**WORK INSTRUCTION**: Since the copy must match the original, write out each record word for word, skipping only the pictures.

**MATERIALS PROVIDED**:
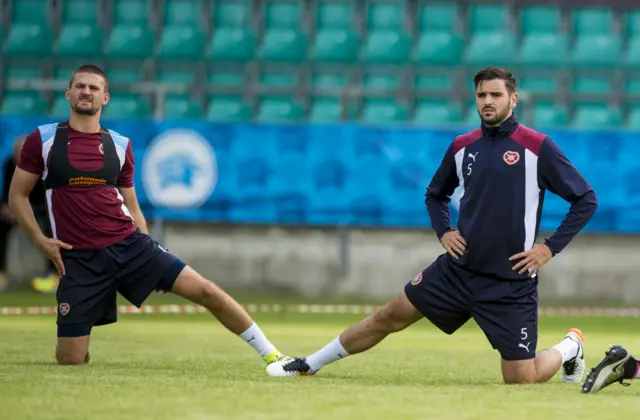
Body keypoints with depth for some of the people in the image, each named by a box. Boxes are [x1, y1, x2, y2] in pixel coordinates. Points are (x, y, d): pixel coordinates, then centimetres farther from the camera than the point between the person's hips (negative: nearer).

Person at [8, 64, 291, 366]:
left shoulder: (120, 145, 9)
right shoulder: (42, 140, 1)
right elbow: (17, 195, 6)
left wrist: (149, 258, 10)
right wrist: (40, 240, -7)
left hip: (129, 244, 2)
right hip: (79, 258, -2)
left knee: (205, 290, -10)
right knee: (70, 360, -7)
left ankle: (270, 355, 1)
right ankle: (81, 340, 32)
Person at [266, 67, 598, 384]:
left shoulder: (538, 147, -10)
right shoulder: (462, 146, 5)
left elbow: (586, 200, -6)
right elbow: (436, 193, 24)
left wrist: (550, 248, -11)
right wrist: (443, 232, 6)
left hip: (510, 283, -4)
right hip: (460, 268, 5)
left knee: (520, 379, -6)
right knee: (391, 315, 6)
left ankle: (570, 348, 26)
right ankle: (309, 365, 20)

**RESULT BELOW**:
Body keypoints with depth for some of the people in the image, each named by a box. Boxes are [x1, y1, x2, y2] in pixel coordinates. Points are (x, y, d): pixel coordinates, then centimetres farther from the camera than the point between the person's hips (negative: nearer).

Person at [8, 64, 291, 366]:
left shoulder: (120, 145, 9)
right shoulder: (42, 140, 1)
right elbow: (17, 195, 6)
left wrist: (149, 258, 10)
right wrist: (40, 240, -7)
left hip: (129, 244, 2)
right hip: (79, 258, -2)
left knee: (205, 290, -10)
right knee: (70, 360, -7)
left ankle: (270, 355, 1)
right ankle: (81, 340, 32)
Person at [266, 67, 598, 384]:
left shoulder: (538, 147, -10)
right shoulder: (462, 146, 5)
left elbow: (586, 200, -6)
right elbow: (436, 193, 24)
left wrist: (550, 248, -11)
right wrist: (443, 232, 6)
left hip: (510, 283, -4)
right hip: (460, 268, 5)
left knee: (520, 379, -6)
right knee: (391, 315, 6)
left ankle: (570, 348, 26)
right ankle: (309, 365, 20)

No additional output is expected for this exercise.